What you need to do:
When you come to a picture, pass over it, and set down the entries below exactly.

(Beginning of Entries provided)

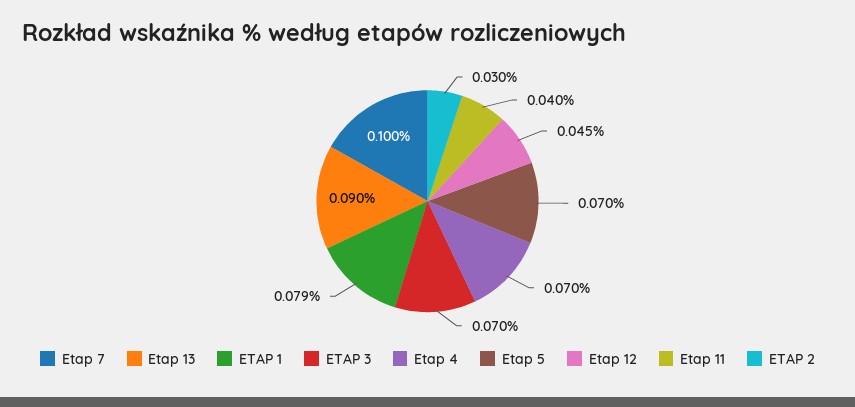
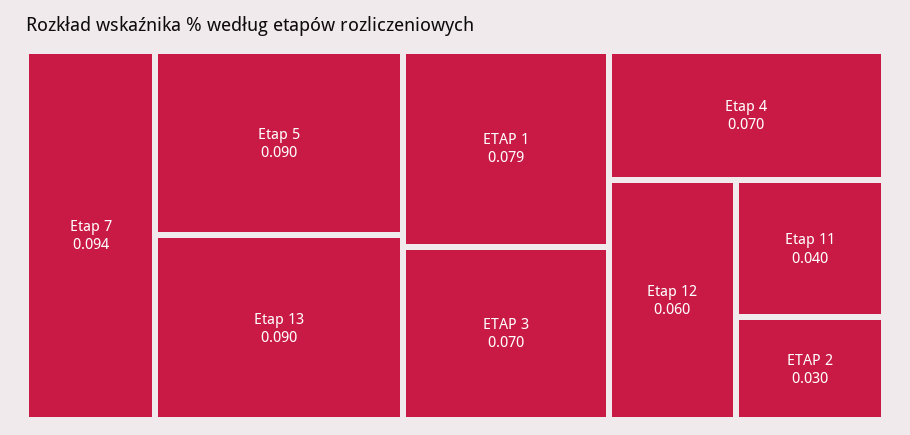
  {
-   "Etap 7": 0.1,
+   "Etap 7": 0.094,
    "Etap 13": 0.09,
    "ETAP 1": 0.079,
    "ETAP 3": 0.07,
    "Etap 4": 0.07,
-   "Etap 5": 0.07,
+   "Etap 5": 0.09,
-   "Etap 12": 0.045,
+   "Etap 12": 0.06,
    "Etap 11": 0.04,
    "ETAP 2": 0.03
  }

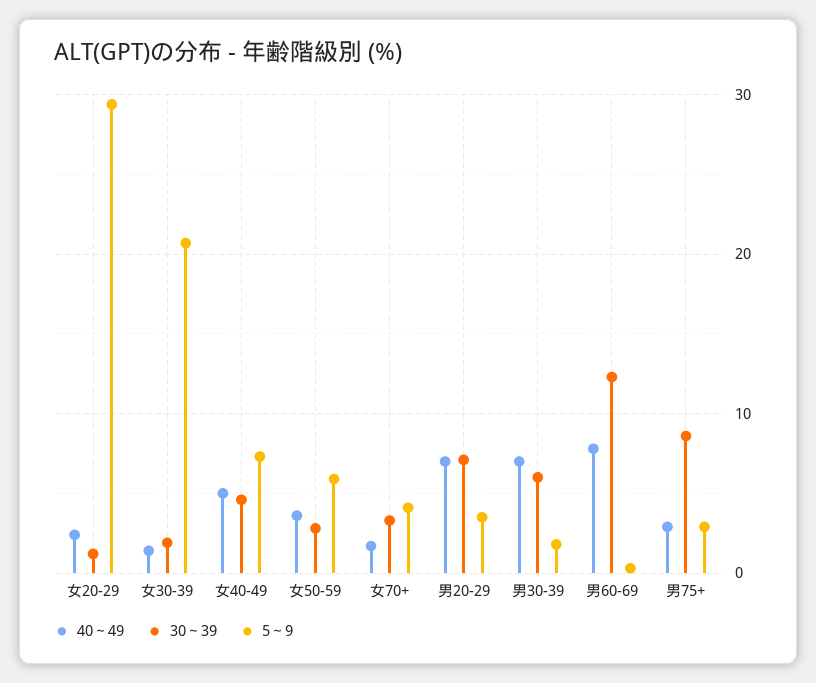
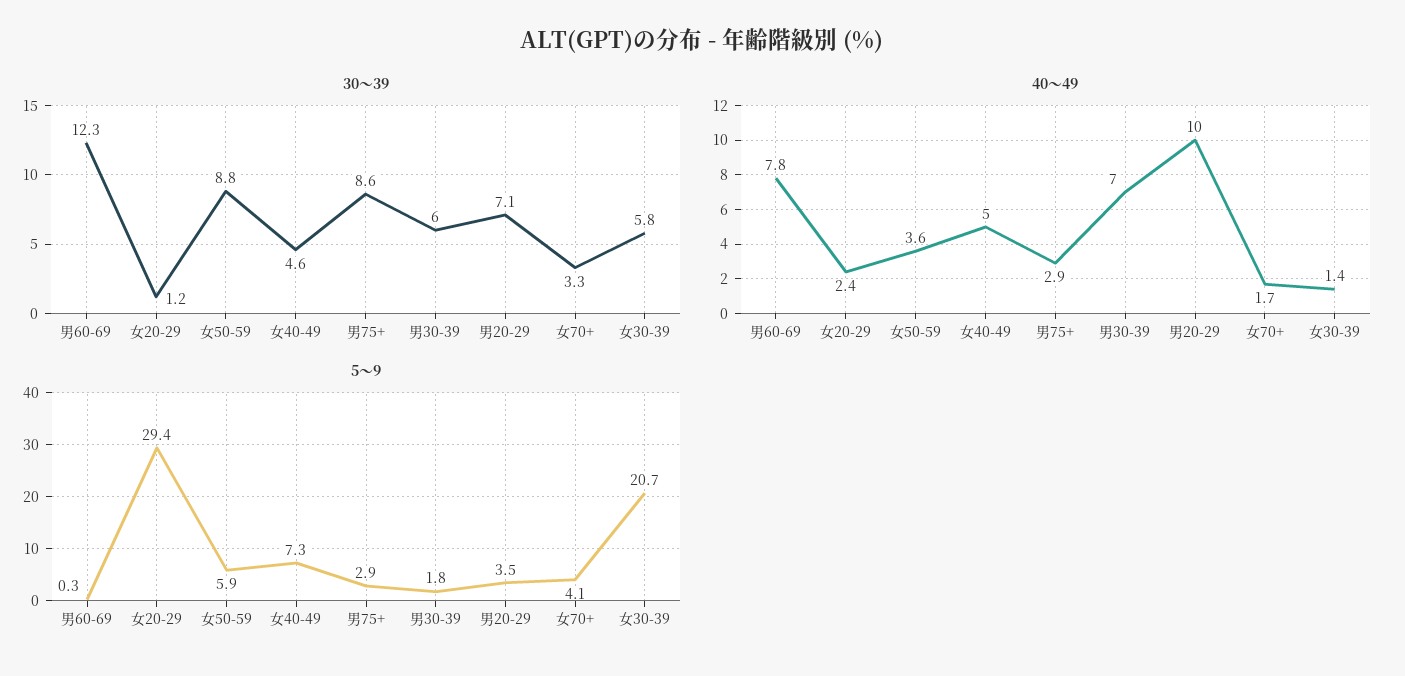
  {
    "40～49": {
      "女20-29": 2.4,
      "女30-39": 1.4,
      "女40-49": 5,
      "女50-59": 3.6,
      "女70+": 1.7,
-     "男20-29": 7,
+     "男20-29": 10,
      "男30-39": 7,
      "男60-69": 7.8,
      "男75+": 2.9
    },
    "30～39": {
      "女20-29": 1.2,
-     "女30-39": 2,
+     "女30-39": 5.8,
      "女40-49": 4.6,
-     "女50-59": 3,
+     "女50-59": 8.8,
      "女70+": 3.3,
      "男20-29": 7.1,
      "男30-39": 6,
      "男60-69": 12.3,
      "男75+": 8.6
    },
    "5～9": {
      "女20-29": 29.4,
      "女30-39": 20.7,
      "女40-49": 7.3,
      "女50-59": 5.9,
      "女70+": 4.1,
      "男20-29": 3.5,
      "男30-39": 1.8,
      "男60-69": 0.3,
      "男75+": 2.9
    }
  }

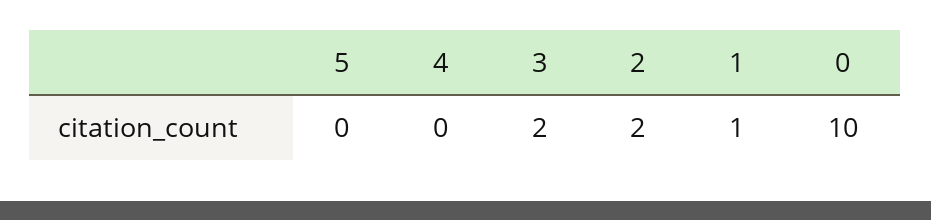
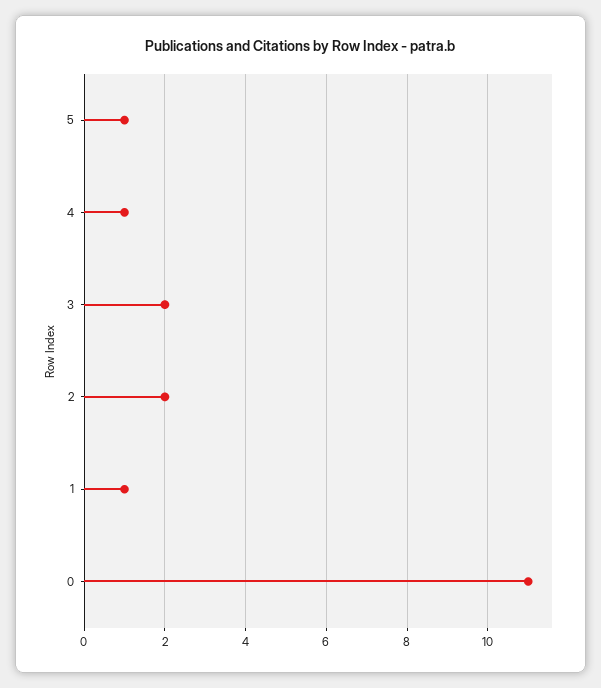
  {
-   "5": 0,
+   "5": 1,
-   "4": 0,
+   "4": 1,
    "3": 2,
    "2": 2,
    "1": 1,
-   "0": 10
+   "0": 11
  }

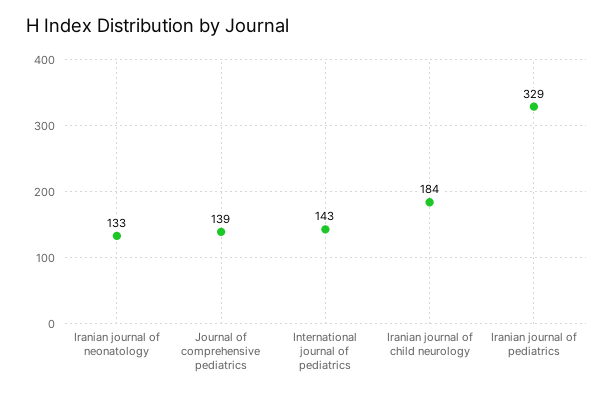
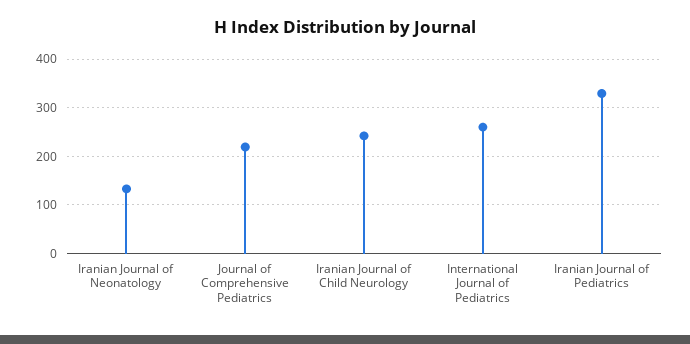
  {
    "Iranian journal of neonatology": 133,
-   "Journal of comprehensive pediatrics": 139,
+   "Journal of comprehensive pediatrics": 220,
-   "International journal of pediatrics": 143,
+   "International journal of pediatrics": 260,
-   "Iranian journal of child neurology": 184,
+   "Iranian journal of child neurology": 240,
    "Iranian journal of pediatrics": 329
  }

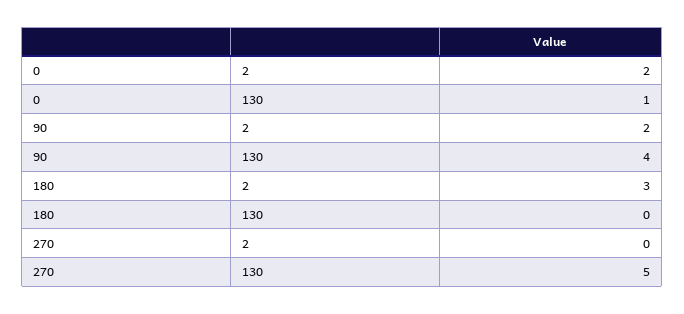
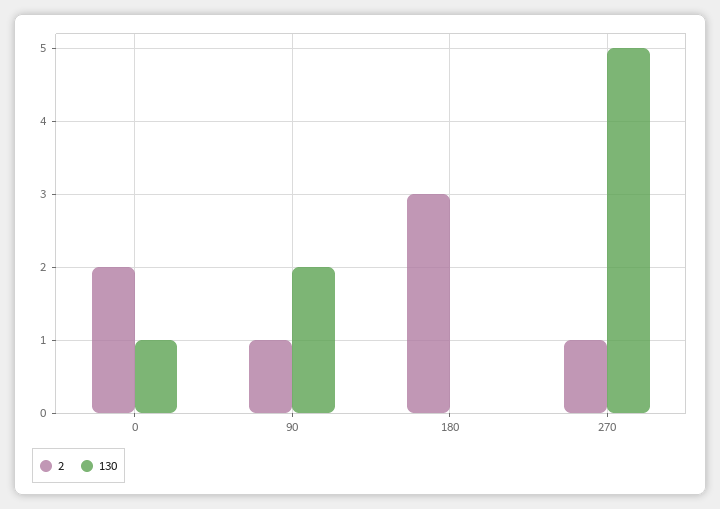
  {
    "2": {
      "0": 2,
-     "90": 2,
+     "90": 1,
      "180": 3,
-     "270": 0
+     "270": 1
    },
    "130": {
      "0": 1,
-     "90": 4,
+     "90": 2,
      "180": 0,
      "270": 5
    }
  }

(End of Entries provided)

Answer to this problem:
  {
-   "Etap 7": 0.1,
+   "Etap 7": 0.094,
    "Etap 13": 0.09,
    "ETAP 1": 0.079,
    "ETAP 3": 0.07,
    "Etap 4": 0.07,
-   "Etap 5": 0.07,
+   "Etap 5": 0.09,
-   "Etap 12": 0.045,
+   "Etap 12": 0.06,
    "Etap 11": 0.04,
    "ETAP 2": 0.03
  }

  {
    "40～49": {
      "女20-29": 2.4,
      "女30-39": 1.4,
      "女40-49": 5,
      "女50-59": 3.6,
      "女70+": 1.7,
-     "男20-29": 7,
+     "男20-29": 10,
      "男30-39": 7,
      "男60-69": 7.8,
      "男75+": 2.9
    },
    "30～39": {
      "女20-29": 1.2,
-     "女30-39": 2,
+     "女30-39": 5.8,
      "女40-49": 4.6,
-     "女50-59": 3,
+     "女50-59": 8.8,
      "女70+": 3.3,
      "男20-29": 7.1,
      "男30-39": 6,
      "男60-69": 12.3,
      "男75+": 8.6
    },
    "5～9": {
      "女20-29": 29.4,
      "女30-39": 20.7,
      "女40-49": 7.3,
      "女50-59": 5.9,
      "女70+": 4.1,
      "男20-29": 3.5,
      "男30-39": 1.8,
      "男60-69": 0.3,
      "男75+": 2.9
    }
  }

  {
-   "5": 0,
+   "5": 1,
-   "4": 0,
+   "4": 1,
    "3": 2,
    "2": 2,
    "1": 1,
-   "0": 10
+   "0": 11
  }

  {
    "Iranian journal of neonatology": 133,
-   "Journal of comprehensive pediatrics": 139,
+   "Journal of comprehensive pediatrics": 220,
-   "International journal of pediatrics": 143,
+   "International journal of pediatrics": 260,
-   "Iranian journal of child neurology": 184,
+   "Iranian journal of child neurology": 240,
    "Iranian journal of pediatrics": 329
  }

  {
    "2": {
      "0": 2,
-     "90": 2,
+     "90": 1,
      "180": 3,
-     "270": 0
+     "270": 1
    },
    "130": {
      "0": 1,
-     "90": 4,
+     "90": 2,
      "180": 0,
      "270": 5
    }
  }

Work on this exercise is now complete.